Atualizado em 19/08/2015 às 12:08, por
Redação Portal IMPRENSA.
Crédito:Ministério da Cultura da Espanha Justiça investiga suposto assassinato do escritor na Guerra Civil
Segundo a AFP, em 2010, a juíza Maria Servini de Cubria abriu um inquérito sobre os casos de mortes ocorridos durante a Guerra Civil (1936-1939) e a ditadura de Francisco Franco (1939-1975).
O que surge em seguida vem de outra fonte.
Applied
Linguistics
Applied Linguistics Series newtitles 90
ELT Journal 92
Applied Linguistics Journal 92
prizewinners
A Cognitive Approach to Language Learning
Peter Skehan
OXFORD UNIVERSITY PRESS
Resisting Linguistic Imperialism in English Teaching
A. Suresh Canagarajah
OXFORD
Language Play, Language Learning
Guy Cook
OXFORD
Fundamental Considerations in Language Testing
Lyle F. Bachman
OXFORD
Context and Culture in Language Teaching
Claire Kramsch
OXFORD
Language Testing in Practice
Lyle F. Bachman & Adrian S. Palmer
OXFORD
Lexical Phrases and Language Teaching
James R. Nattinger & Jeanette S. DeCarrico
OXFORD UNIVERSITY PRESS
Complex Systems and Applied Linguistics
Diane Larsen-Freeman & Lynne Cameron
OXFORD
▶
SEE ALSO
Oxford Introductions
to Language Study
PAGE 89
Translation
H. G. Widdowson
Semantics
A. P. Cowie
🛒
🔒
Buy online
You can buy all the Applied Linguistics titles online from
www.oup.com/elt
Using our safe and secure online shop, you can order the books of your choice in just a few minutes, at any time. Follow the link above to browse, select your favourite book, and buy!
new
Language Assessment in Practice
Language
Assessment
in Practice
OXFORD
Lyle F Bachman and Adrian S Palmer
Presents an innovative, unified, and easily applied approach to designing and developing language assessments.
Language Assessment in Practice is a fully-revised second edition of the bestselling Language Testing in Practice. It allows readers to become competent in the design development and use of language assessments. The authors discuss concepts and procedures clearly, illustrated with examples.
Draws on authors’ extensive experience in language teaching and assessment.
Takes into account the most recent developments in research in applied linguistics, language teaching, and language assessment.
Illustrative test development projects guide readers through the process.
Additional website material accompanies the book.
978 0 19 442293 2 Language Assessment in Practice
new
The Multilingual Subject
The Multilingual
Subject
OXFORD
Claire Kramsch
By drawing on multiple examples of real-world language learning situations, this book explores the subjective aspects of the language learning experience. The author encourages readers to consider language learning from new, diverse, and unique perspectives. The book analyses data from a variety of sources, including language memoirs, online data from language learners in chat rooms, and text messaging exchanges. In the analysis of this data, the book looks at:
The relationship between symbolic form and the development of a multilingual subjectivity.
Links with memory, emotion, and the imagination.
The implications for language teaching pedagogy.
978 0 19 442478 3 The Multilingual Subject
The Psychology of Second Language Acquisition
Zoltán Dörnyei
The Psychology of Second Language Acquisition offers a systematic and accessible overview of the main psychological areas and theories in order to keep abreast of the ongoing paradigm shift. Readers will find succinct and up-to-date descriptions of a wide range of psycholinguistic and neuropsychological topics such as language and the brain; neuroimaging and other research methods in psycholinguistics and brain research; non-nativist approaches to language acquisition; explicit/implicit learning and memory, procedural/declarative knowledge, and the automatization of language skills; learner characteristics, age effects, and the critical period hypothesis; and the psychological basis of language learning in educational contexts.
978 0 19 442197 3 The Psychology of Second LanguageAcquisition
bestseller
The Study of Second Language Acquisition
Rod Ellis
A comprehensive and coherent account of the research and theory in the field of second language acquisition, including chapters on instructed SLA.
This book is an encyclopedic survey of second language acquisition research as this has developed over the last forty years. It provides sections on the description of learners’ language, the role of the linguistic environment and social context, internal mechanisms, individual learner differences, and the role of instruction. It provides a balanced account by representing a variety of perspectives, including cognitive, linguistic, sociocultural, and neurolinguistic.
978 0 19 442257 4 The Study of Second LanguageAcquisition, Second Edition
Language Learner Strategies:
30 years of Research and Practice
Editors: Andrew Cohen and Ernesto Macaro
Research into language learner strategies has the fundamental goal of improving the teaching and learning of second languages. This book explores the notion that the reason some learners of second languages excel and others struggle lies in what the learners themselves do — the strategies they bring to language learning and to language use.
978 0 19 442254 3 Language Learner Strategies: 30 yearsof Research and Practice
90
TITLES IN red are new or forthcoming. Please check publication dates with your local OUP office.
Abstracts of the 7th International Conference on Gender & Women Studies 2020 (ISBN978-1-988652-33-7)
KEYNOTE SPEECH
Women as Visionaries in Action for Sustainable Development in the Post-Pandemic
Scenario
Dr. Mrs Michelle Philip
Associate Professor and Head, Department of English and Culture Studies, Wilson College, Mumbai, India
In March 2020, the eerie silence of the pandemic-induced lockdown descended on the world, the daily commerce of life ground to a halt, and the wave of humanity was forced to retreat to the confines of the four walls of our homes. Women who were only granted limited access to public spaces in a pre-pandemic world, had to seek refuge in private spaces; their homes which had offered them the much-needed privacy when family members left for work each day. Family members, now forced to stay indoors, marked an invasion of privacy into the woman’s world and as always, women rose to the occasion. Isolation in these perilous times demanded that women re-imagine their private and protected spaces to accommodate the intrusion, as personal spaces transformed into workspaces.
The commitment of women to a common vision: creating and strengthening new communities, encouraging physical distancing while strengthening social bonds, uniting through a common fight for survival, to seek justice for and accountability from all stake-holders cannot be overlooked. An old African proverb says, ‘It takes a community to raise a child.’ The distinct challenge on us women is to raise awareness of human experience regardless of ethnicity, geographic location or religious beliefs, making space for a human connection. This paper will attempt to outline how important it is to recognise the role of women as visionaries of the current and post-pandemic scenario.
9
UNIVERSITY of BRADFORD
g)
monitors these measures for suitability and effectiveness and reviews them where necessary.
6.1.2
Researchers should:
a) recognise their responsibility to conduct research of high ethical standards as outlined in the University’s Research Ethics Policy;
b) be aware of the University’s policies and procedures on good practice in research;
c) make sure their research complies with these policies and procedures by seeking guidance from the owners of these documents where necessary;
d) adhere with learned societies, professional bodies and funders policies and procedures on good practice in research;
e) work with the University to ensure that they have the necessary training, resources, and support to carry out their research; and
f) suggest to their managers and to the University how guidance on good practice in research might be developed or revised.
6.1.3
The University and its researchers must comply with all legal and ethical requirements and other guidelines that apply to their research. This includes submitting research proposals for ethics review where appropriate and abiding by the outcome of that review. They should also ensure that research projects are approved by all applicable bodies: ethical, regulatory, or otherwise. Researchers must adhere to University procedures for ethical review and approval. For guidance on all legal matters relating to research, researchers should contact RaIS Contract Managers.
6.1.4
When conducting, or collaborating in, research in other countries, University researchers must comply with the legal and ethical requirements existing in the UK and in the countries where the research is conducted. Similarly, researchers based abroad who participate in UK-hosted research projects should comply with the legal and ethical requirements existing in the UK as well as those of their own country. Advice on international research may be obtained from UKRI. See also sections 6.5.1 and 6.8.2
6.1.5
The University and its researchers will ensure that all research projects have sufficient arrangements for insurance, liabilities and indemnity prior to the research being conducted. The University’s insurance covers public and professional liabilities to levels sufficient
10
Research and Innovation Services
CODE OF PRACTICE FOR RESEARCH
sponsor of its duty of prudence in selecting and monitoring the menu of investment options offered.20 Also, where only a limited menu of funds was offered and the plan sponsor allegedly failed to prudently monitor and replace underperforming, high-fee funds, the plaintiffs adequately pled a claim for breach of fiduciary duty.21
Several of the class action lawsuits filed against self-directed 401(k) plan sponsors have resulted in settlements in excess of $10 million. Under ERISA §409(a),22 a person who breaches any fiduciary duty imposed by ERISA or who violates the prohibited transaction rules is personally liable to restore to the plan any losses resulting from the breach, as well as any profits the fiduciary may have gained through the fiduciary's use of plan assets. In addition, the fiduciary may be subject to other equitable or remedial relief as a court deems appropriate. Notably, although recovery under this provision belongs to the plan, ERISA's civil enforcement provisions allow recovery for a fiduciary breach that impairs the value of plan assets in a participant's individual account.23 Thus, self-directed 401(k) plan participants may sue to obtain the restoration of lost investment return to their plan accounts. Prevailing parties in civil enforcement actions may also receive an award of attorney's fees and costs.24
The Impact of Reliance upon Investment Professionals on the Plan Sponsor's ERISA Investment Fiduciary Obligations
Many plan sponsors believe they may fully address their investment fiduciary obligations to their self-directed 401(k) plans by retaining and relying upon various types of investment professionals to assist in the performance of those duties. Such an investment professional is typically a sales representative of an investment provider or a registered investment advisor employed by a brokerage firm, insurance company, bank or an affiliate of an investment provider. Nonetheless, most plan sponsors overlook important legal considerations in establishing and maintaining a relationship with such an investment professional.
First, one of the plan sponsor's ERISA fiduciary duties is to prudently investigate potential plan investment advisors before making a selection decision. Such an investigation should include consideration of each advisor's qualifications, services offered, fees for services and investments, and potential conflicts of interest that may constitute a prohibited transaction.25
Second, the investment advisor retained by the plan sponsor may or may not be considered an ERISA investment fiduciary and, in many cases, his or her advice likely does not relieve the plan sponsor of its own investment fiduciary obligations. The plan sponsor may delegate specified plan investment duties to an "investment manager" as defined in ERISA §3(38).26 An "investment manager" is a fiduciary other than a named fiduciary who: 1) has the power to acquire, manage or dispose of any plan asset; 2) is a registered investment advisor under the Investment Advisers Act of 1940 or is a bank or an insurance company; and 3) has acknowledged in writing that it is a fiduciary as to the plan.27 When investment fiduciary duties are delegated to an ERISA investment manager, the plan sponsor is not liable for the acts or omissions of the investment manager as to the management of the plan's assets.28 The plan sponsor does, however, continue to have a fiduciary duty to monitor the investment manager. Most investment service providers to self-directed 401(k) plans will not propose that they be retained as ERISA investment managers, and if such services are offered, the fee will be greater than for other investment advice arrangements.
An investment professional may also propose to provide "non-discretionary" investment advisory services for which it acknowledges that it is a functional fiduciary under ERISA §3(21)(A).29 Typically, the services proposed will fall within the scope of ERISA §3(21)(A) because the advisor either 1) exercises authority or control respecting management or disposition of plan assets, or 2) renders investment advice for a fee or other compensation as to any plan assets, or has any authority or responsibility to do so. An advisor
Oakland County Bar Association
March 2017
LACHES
No fim de 2013, ordenou a abertura de todos os consulados argentinos no mundo para atender às vítimas do franquismo.
Historiadores relatam que, em em agosto de 1936, as tropas franquistas revoltadas contra o governo da II República espanhola fuzilaram García Lorca em uma estrada nos arredores de Granada, no sul da Espanha, e jogaram seu corpo em uma vala comum.
Diversos grupos de investigadores promoveram escavações na região, mas não encontraram os restos mortais do escritor. A denúncia da entidade é motivada pela descoberta de um documento, descrito como "o primeiro em que o regime de Franco reconhece seu crime".
"A ARMH solicitará à juíza que exija do governo da Espanha qualquer documentação semelhante que possa indicar o paradeiro de pessoas desaparecidas e esclarecer os fatos que levaram à sua detenção ilegal e subsequente morte", reforçou.